Top 8 des pays les plus gay-friendly

Le site PlanetRomeo a lancé une étude sur le Gay Happiness Index des pays. Le classement est le suivant :
  1. Islande: C’est le premier pays à avoir élu, en 2009, un dirigeant ouvertement homosexuel, la sociale-démocrate Johanna Sigurdadottir.
  2. Norvège: En matière de droits LGBT, la Norvège se place en très bonne position. Le mariage civil et l’adoption y sont autorisés depuis 2009. L’Église autorise également les pasteurs homosexuels.
  3. Danemark: Les rapports entre personnes du même sexe ont été légalisés en 1933. Sachez qu’en France, l’homosexualité ne figure plus dans la liste des maladies mentales depuis 1981.
  4. Suède: La Suède autorise le mariage religieux (luthérien) entre personnes du même sexe depuis 2009. Ce qui ne la fait pas remonter dans le classement.
  5. Uruguay: L’Uruguay est le pays le plus sympathique d’Amérique du Sud envers la communauté LGBT. Les rapports sexuels homosexuels sont légaux. On n’a pas le droit de les discriminer. Ils ont le droit d’entrer dans l’armée, de se marier et d’adopter.

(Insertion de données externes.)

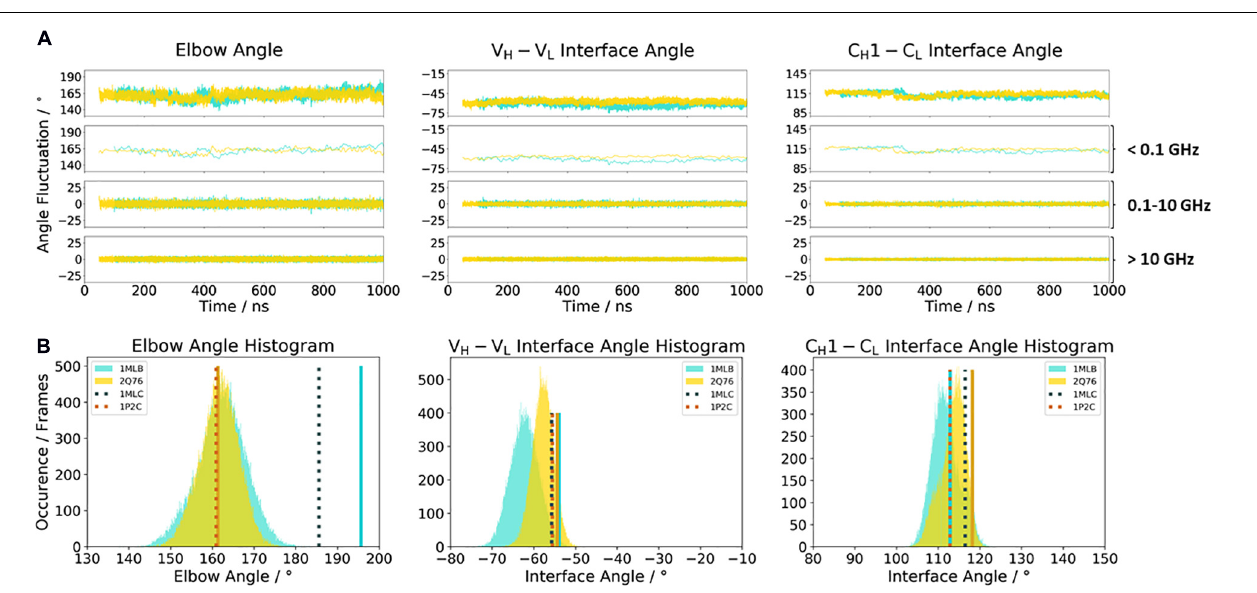
( Figure 5A ). This rigidification can also be confirmed by the narrower histograms of the matured F10.6.6 Fab illustrated in Figure 5B . In agreement with previous results, the FFT of both the D44.1 and F10.6.6 antibodies shows that also in this example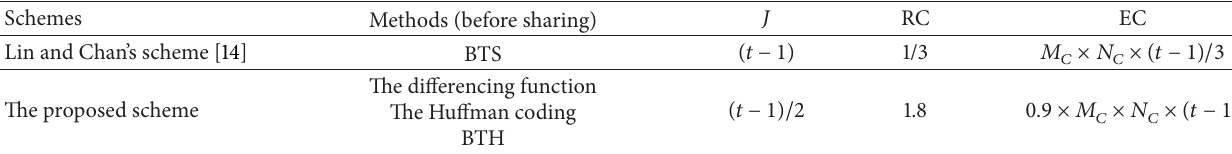
Table 3: The comparison of the embedding capacity.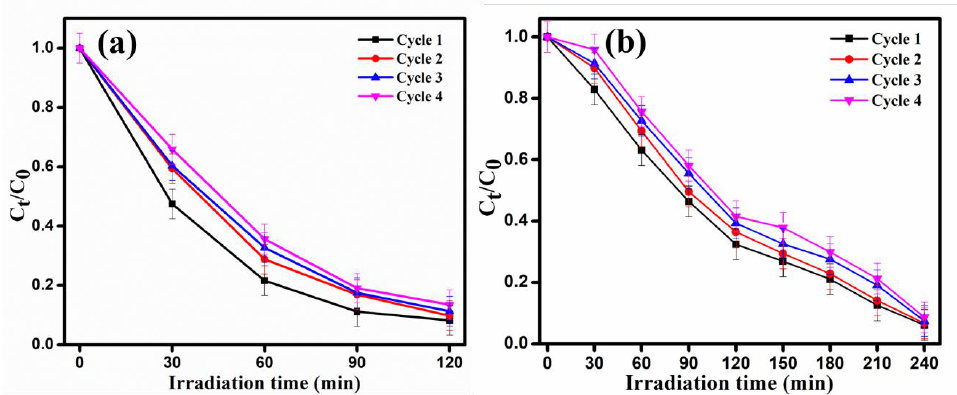
Figure 12. Reusability of CLMO catalyst for photodegradation of ( a ) NP and ( b ) BPA pollutants.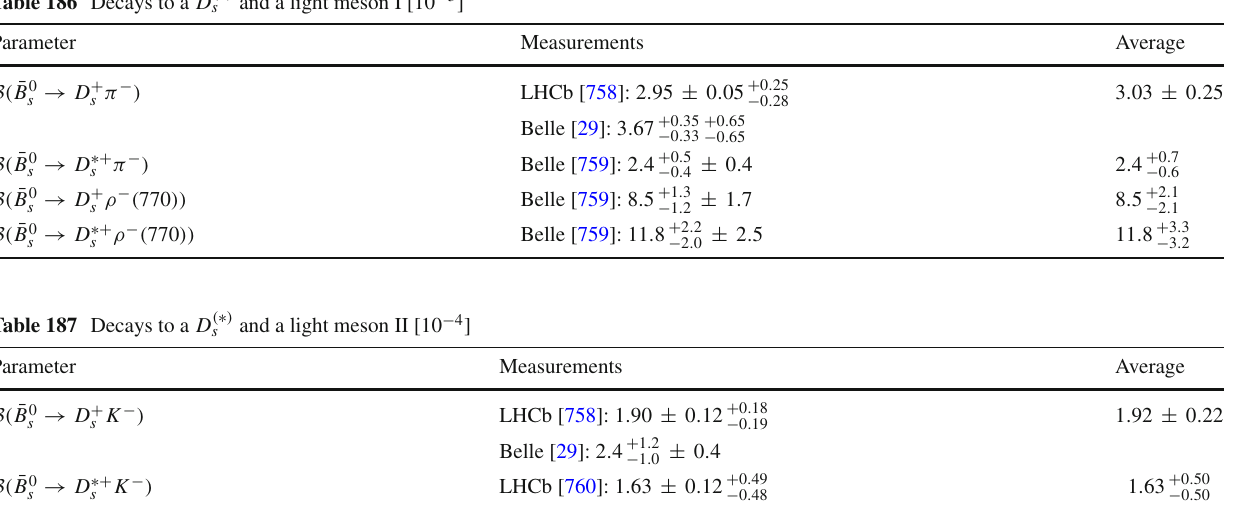
( ∗ ) s and a light meson I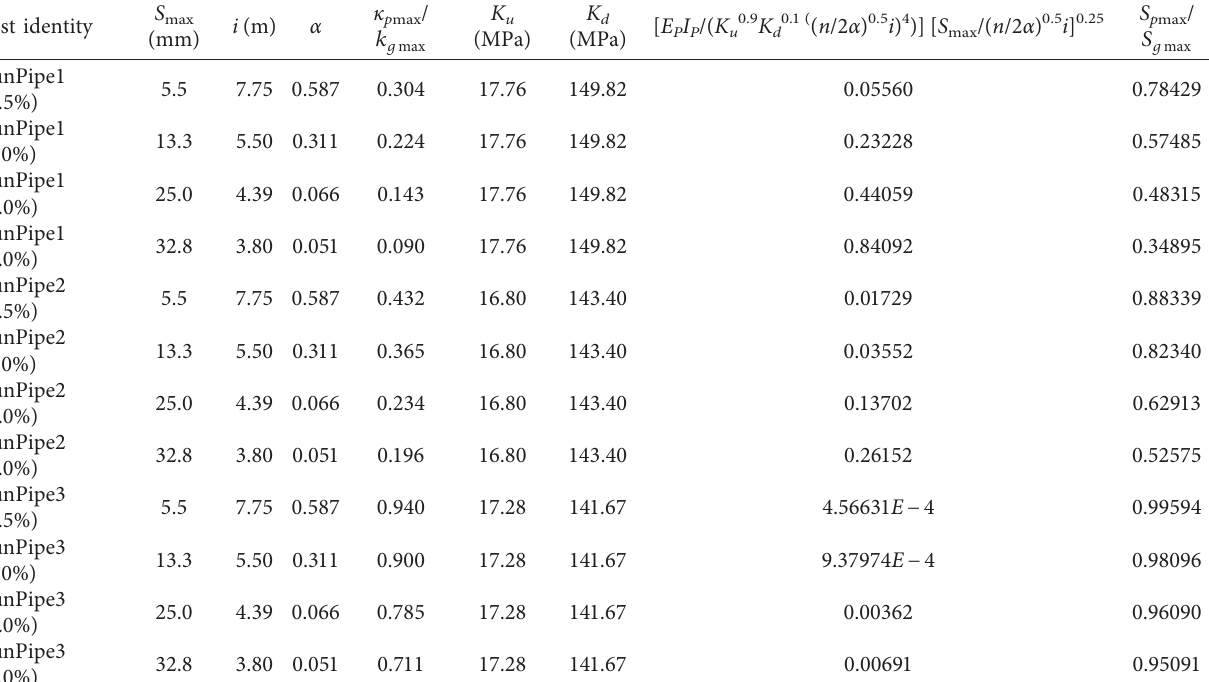
Table 6: Summary of the calculation parameters of the centrifuge model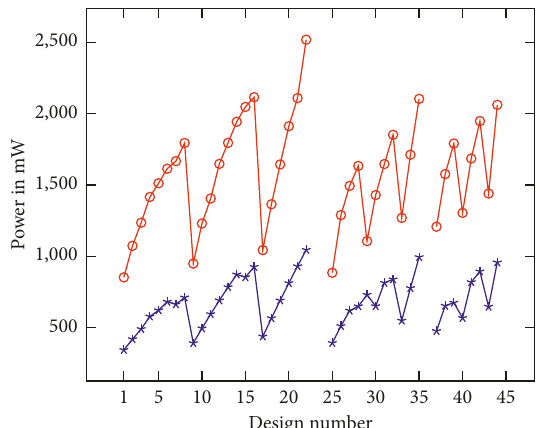
Figure 10: The estimation percentage error for frame execution time when compared to the measured values.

  6. Canada: Sachez que le Canada marie volontiers les ressortissants étrangers du même sexe. Une loi dont ont profité de très nombreux citoyens américains qui voulaient se dire oui pour la vie.
  7. Israël: Tel-Aviv est l’une des plus importantes capitales LGBT du monde. L’État hébreu accorde la nationalité aux conjoints non-juifs d’homos juifs israéliens.
  8. Pays-Bas: Le premier pays à légaliser le mariage homosexuel (en 2001). Malheureusement, c’est le pays où l’on recense de plus en plus d’actes homophobes.
Quant à la République de Maurice, elle figure à la 76e place du classement, juste avant la Malaisie.